Egg, Is it high-protein wonder also as beneficial in a diabetes diet? If yes, then how many should you consume in a day?

The growing rate of diabetes in humans has caused consternation Worldwide. Not only is the number of people affected increasing at an alarming rate, nut onset of the major forms of the disease occurs at every younger one. 

According to a research study published by Lancet in 2018, about 98 million Indians stand at a risk of developing diabetes by the year 2030. Diabetes has no known cure, all one can do is to manage the disease which is not a very tough feat provided you have the awareness. 

Diabetics should eat food rich in protein and fibre as it does not get metabolized too soon which ensures stable blood sugar levels. Some of the best additional meal are; vegetables, fruits, nuts, grains, etc, but what about eggs?

According to American Diabetes Association, eggs are incredible for diabetes patients because of their low carb and high protein content. Some of its benefits are; prevents erratic blood sugar spikes, replete with many nutrients like vitamin A, B2, D and E, egg yolk contain biotin which is important for healthy hair, skin, and nails as well as insulin production, help in building muscles, very good for energy production, serves as adequate proteins that help with weight loss (Jyoti Bhatt).
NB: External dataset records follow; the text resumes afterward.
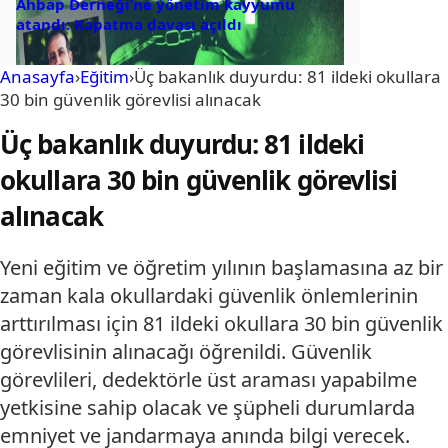
Ahbap Derneği’ne yönetim kayyumu
atandı: Kapatma davası açıldı
Anasayfa
›
Eğitim
›
Üç bakanlık duyurdu: 81 ildeki okullara
30 bin güvenlik görevlisi alınacak
Üç bakanlık duyurdu: 81 ildeki
okullara 30 bin güvenlik görevlisi
alınacak
Yeni eğitim ve öğretim yılının başlamasına az bir
zaman kala okullardaki güvenlik önlemlerinin
arttırılması için 81 ildeki okullara 30 bin güvenlik
görevlisinin alınacağı öğrenildi. Güvenlik
görevlileri, dedektörle üst araması yapabilme
yetkisine sahip olacak ve şüpheli durumlarda
emniyet ve jandarmaya anında bilgi verecek.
All these benefits combined make eggs a diabetes superfood. The American Diabetes Association considers eggs an excellent choice for people with diabetes.  Daily consumption of eggs are versatile and can be prepared in different indigenous menu to suit your taste such as; Egg mixed with vegetable soups, Egg mixed in Amala and other Nigerian swallows, Egg mixed in moinmoin for conventional Akamu breakfast or egg mixed in Akara balls as an appetizing menu, and many other traditional foods.

Diabetes can affect the balance of LDL (Bad) and HDL (Good) cholesterol in the body. Patients suffering from diabetes are at high risk of heart disease. Eggs are high in cholesterol with a large egg containing 200mg of cholesterol. Research has shown that cholesterol in foods has little effect on raising overall cholesterol levels in the body except foods with high saturated fat content such as; cakes, cookies, candis, snacks, etc.

Research study suggests that regularly eating eggs could improve fasting blood glucose in people with pre-diabetes or type 2 diabetes. This suggests that eating an egg per day could reduce a person’s risk of diabetes. 

Livestock Industry Foundation for Africa has been well invested in creating awareness and advocacy for improved dietary action to combat and mitigate disease(s). LIFA believes that policy makers and the public should be aware of the uniqueness of egg consumption to human health.